Im Kanton Bern soll die Prostitution nicht mehr sittenwidrig sein. So steht es im neu geschaffenen Prostitutionsgesetz, das der Grosse Rat am Donnerstag mit 117 zu 17 Stimmen verabschiedet hat.
Ob der Erlass in dieser Form Bestand hat, ist eine andere Frage. Denn mit der eigenmächtigen Aufhebung der Sittenwidrigkeit überschreitet der Kanton seine gesetzgeberische Kompetenz, wie der Regierungsrat betonte. Trotz Zustimmung in der Sache hatte die Regierung deshalb vorgeschlagen, auf den Passus zu verzichten.
Nach geltender Praxis des Bundesgerichts sind Verträge im Prostitutionsgewerbe nach wie vor sittenwidrig. Prostituierte können den ihnen zustehenden Lohn vom Freier nicht gerichtlich einfordern.
Damit werde an einem „alten Zopf“ festgehalten, betonten mehrere Votanten. Die Sittenwidrigkeit sei Ausdruck einer unerträglichen Doppelmoral im Umgang mit dem Sexgewerbe.
Denn Prostituierte seien zwar als Gewerbetreibende anerkannt; sie müssten Steuern und Sozialversicherungen zahlen. Doch zugleich enthalte man ihnen elementare Rechte vor, indem sie ihren Lohn nicht einfordern könnten und Mühe hätten, beispielsweise eine Unfallversicherung abzuschliessen.

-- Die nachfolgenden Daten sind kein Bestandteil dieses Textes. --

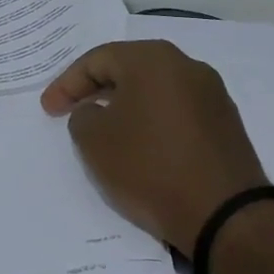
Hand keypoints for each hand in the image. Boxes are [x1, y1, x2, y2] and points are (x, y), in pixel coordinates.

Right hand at [41, 40, 268, 249]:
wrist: (224, 213)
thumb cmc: (149, 167)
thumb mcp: (94, 142)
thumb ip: (82, 116)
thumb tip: (96, 112)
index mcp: (152, 59)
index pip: (97, 60)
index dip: (66, 84)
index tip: (48, 109)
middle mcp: (187, 66)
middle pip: (129, 68)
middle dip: (96, 89)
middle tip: (72, 110)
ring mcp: (212, 94)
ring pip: (154, 90)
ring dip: (125, 105)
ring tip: (104, 129)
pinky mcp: (225, 123)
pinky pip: (176, 111)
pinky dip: (152, 121)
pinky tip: (140, 145)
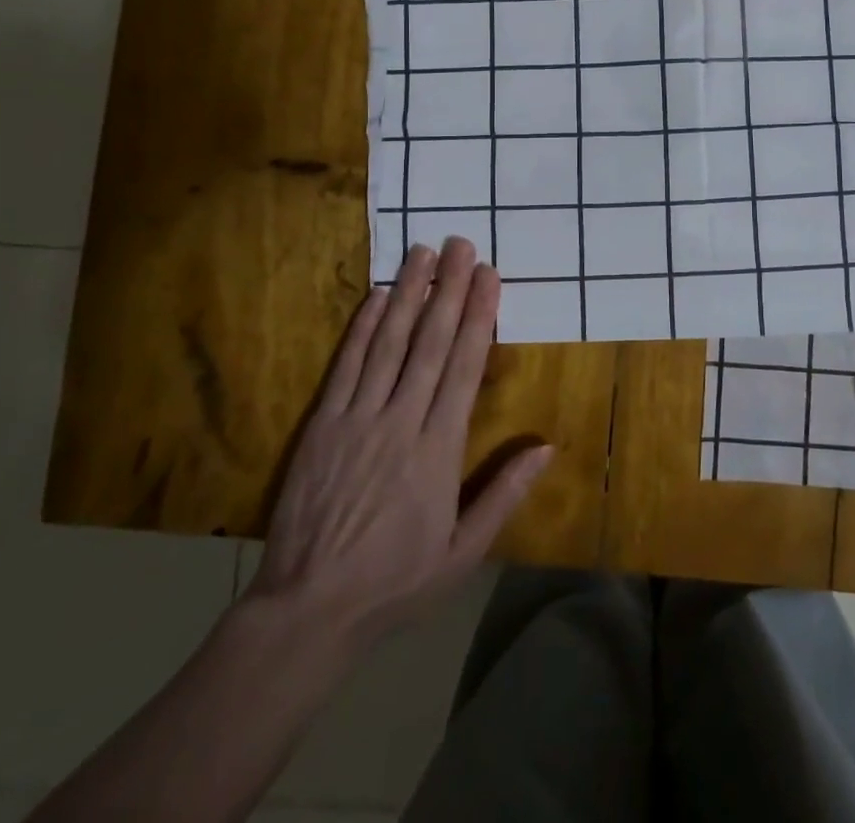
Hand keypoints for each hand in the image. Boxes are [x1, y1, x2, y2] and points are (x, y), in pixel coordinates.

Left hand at [246, 238, 551, 647]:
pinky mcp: (322, 425)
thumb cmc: (395, 581)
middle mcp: (401, 421)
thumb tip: (547, 447)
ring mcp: (358, 419)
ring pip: (389, 343)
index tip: (489, 276)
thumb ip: (504, 494)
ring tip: (423, 252)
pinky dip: (363, 329)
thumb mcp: (463, 552)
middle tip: (461, 244)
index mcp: (439, 449)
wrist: (308, 610)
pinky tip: (378, 297)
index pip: (465, 366)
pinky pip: (347, 367)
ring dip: (409, 294)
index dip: (479, 315)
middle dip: (449, 289)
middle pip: (431, 343)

Um ein „politisches Signal“ Richtung Bundeshaus zu setzen, hielt der Grosse Rat an seinem Gesetzestext fest. Zugleich sprach er sich mit grossem Mehr für eine Standesinitiative aus, die auf die Aufhebung der Sittenwidrigkeit zielt.
Der Rat klärte in zweiter Lesung noch einen weiteren offenen Punkt: Mit dem neuen Gesetz ermöglicht er die unselbständige Sexarbeit. Das verbessere den Schutz der Sexarbeitenden im Sozialversicherungsrecht und vereinfache die steuerliche Erfassung, betonten mehrere Votanten.